US Tries to Send More Seeking Asylum Back Across the Border

Border officials aim to quadruple the number of Central Americans returned
By Newser Editors and Wire Services
Posted Mar 31, 2019 8:31 AM CDT
US Tries to Send More Seeking Asylum Back Across the Border
A border patrol checkpoint north of Las Cruces, New Mexico, was closed by US immigration authorities.   (AP Photo/Cedar Attanasio)

Border officials are aiming to more than quadruple the number of asylum seekers sent back over the southern border each day, a major expansion of a government effort to address the swelling number of Central Americans arriving in the country, a Trump administration official said Saturday. It was the latest attempt to ease a straining immigration system that Trump administration officials say is at the breaking point. Hundreds of officers who usually screen cargo and vehicles at ports of entry were reassigned to help manage migrants, the AP reports. Homeland Security Secretary Kirstjen Nielsen asked for volunteers from non-immigration agencies in her department, sent a letter to Congress late this past week requesting resources and broader authority to deport families faster, and met with Central American and Mexican officials.
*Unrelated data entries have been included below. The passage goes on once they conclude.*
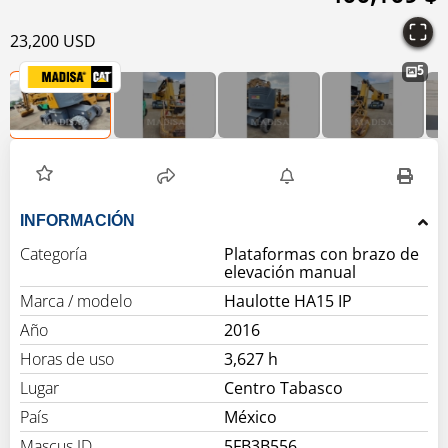
23,200 USD
5
INFORMACIÓN
Categoría
Plataformas con brazo de
elevación manual
Marca / modelo
Haulotte HA15 IP
Año
2016
Horas de uso
3,627 h
Lugar
Centro Tabasco
País
México
Mascus ID
5FB3B556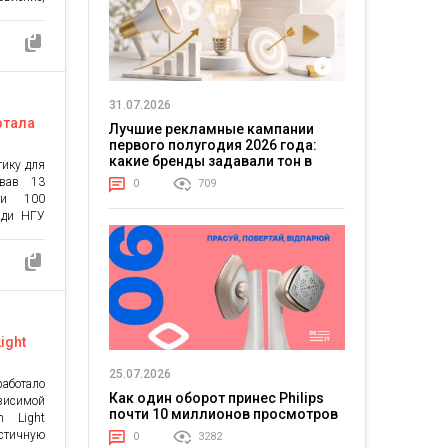
сходы в
ь деньги
 сборы и
ункция
 создала
ролики,
31.07.2026
отала
Лучшие рекламные кампании
первого полугодия 2026 года:
какие бренды задавали тон в
тику для
отрасли
ував 13
0
709
ати 100
гади НГУ
створити
ів серед
 зручним
. Дизайн
, […]
ight
A24
25.07.2026
аботало
Как один оборот принес Philips
висимой
почти 10 миллионов просмотров
n Light
тичную
0
3282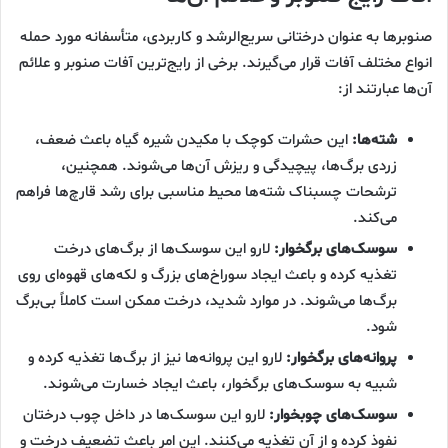
صنوبرها به عنوان درختانی سریع‌الرشد و کاربردی، متأسفانه مورد حمله
انواع مختلف آفات قرار می‌گیرند. برخی از رایج‌ترین آفات صنوبر و علائم
آن‌ها عبارتند از:
شته‌ها:
این حشرات کوچک با مکیدن شیره گیاه باعث ضعف،
زردی برگ‌ها، پیچیدگی و ریزش آن‌ها می‌شوند. همچنین،
ترشحات چسبناک شته‌ها محیط مناسبی برای رشد قارچ‌ها فراهم
می‌کند.
سوسک‌های برگخوار:
لارو این سوسک‌ها از برگ‌های درخت
تغذیه کرده و باعث ایجاد سوراخ‌های بزرگ و لکه‌های قهوه‌ای روی
برگ‌ها می‌شوند. در موارد شدید، درخت ممکن است کاملاً بی‌برگ
شود.
پروانه‌های برگخوار:
لارو این پروانه‌ها نیز از برگ‌ها تغذیه کرده و
شبیه به سوسک‌های برگخوار، باعث ایجاد خسارت می‌شوند.
سوسک‌های چوبخوار:
لارو این سوسک‌ها در داخل چوب درختان
نفوذ کرده و از آن تغذیه می‌کنند. این امر باعث تضعیف درخت و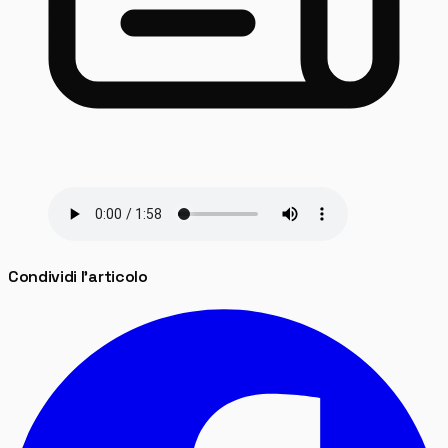
Condividi l'articolo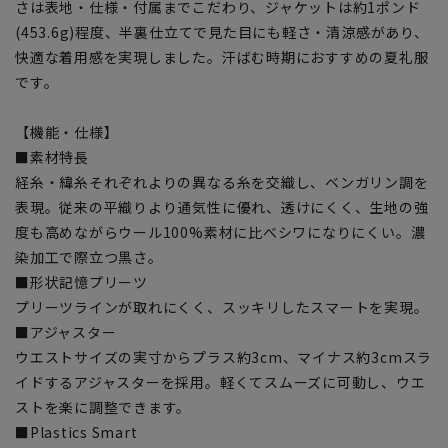
さは表地・仕様・付属までこだわり、ジャケットは約1ポンド
(453.6g)程度、半裏仕立てで見た目にも軽さ・清涼感があり、
快適な着用感を実現しました。汗ばむ時期におすすめの夏礼服
です。
【機能・仕様】
■素材特長
経糸・緯糸それぞれよりの異なる糸を交織し、ベンガリン調を
表現。従来の平織りより通気性に優れ、透けにくく、生地の強
度も高めながらウール100%素材に比べシワになりにくい。濃
染加工で際立つ黒さ。
■形状記憶プリーツ
プリーツラインが取れにくく、スッキリしたスマートを実現。
■アジャスター
ウエストサイズの実寸からプラス約3cm、マイナス約3cmスラ
イドするアジャスターを採用。軽くてスムーズに可動し、ウエ
ストを楽に調整できます。
■Plastics Smart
About 60 asylum seekers a day are returned to Mexico now at the San Ysidro, Calexico, and El Paso ports to wait out their cases, the official said. They are allowed to return to the US for court dates. With a backlog of more than 700,000 immigration cases, asylum seekers can wait years for their cases to progress, and officials say some people game the system in order to live in the US. Officials hope to have as many as 300 people returned per day by the end of the week. But the plan has already been marred by confusion, scheduling glitches and an inability by some attorneys to reach their clients. In San Ysidro alone, Mexico had been prepared to accept up to 120 asylum seekers per week, but for the first six weeks only 40 people per week were returned. Democratic congressional leaders denounce President Trump's border policies as having created "senseless heartbreak and horror."